Kansas City police arrested two men and two juveniles after a gunman fired at a city bus Thursday afternoon, causing minor injuries to three passengers.
The shooting occurred about noon at 31st Street and Prospect Avenue.
According to a spokeswoman for the Kansas City Area Transportation Authority, a fight broke out on the bus at the bus stop and the driver called for assistance. Three males and a woman involved in the dispute got off the bus, but one man remained on the bus.
When that man put his palm on the window, someone outside the bus fired a gun at him. The bullet hit the man’s hand. Broken glass wounded two other riders, the spokeswoman said. The victims’ injuries were not life-threatening.

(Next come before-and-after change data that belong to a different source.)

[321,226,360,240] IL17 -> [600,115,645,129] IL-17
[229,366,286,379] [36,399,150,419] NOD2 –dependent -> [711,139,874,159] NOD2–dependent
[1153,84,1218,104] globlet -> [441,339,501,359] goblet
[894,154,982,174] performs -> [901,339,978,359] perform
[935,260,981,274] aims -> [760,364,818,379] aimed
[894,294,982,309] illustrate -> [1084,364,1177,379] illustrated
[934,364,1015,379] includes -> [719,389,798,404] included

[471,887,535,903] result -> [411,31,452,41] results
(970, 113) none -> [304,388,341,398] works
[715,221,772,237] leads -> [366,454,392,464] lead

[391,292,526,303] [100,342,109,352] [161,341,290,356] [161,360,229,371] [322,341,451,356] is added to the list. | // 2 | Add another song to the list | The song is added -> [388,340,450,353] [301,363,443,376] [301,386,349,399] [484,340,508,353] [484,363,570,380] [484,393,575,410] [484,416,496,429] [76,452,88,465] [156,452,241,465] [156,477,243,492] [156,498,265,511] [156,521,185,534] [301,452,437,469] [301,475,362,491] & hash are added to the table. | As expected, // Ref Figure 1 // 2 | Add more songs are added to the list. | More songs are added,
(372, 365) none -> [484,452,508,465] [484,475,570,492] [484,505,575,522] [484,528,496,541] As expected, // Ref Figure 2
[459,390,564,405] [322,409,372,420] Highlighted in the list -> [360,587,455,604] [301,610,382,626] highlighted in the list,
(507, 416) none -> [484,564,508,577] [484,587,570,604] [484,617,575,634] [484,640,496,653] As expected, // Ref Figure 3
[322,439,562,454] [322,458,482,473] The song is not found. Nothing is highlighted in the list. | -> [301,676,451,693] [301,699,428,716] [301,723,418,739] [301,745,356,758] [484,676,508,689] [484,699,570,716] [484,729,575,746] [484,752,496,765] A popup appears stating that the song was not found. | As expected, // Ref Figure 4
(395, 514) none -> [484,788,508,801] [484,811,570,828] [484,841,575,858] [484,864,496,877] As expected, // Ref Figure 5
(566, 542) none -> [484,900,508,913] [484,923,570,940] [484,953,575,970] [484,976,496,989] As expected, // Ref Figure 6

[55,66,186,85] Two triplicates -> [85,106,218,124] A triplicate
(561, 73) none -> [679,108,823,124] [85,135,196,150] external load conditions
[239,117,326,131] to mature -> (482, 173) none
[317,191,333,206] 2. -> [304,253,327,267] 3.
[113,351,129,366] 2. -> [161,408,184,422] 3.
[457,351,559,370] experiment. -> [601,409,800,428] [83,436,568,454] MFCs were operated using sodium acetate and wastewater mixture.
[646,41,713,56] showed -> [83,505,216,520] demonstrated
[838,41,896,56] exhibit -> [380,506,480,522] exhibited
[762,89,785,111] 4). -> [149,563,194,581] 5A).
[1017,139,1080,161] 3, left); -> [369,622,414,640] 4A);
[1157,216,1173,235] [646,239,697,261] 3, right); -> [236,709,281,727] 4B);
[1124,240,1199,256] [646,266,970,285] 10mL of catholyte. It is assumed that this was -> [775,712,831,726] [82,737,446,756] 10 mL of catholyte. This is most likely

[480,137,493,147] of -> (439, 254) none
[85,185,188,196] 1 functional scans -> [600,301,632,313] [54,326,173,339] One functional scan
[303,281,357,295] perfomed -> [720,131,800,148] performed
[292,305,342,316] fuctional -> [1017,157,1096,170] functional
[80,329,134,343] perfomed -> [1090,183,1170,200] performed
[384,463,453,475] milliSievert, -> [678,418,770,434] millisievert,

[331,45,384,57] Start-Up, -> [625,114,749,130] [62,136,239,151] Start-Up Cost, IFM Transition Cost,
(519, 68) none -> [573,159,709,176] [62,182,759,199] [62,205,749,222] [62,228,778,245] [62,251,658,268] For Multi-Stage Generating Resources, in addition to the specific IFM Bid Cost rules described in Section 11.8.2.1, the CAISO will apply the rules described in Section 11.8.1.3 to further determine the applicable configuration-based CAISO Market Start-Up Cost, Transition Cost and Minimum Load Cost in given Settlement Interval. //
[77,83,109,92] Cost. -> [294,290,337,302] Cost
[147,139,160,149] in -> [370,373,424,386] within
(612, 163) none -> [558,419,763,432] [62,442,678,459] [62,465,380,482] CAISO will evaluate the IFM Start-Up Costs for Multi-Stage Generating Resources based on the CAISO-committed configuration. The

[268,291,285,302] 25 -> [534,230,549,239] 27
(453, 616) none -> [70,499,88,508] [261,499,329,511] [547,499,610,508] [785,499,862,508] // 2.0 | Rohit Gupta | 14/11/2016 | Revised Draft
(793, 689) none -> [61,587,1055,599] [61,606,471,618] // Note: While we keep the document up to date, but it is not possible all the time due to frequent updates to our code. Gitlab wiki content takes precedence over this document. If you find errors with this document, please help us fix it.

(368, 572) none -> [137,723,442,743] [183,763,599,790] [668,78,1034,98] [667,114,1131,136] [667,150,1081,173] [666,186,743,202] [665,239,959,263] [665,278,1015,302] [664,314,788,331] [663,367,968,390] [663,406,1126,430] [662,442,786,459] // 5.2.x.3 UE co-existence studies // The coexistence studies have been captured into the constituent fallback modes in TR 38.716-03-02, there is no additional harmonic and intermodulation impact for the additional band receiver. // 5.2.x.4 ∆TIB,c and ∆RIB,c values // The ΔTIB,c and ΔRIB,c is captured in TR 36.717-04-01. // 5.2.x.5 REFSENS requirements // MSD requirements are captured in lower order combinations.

Police interviewed a witness who said the victim hit in the hand and the suspects knew one another and had boarded the bus together before getting into an argument.
The group ran from the bus and headed south on Chestnut before some of them jumped over a fence and fled toward Linwood Boulevard. Officers shut down several blocks between 31st and 34th streets as they searched for the group. Within minutes, officers arrested one male in the 3100 block of Chestnut. Officers later arrested the others, including one who they believed was the gunman, said Police Capt. Tye Grant.
As police looked for the gunman, they included in his description that he might appear to be “beaten up” from the fight on the bus.
The shooting was the latest in a string of violence aboard ATA buses. Three drivers have been attacked in fare disputes in recent months, and in early July a woman sprayed passengers with gasoline and tried to light a match. In all the previous cases, police made arrests and prosecutors filed charges.
ATA spokeswoman Cindy Baker said ATA officials were gathering ideas and studying best practices for the industry to try to reduce violence on their buses.
“Everything’s on the table with regard to safety,” Baker said. “This is not going to get solved overnight. This is a reflection of what’s happening in society. People feel very comfortable solving disputes with a gun, and it’s going to spill over into transit.”
Pat Clarke, a community liaison for Police Chief Darryl Fort, said the shooting was discouraging.
“You can’t even ride the bus in peace,” he said. “Now you’re going to have people scared to catch the bus.”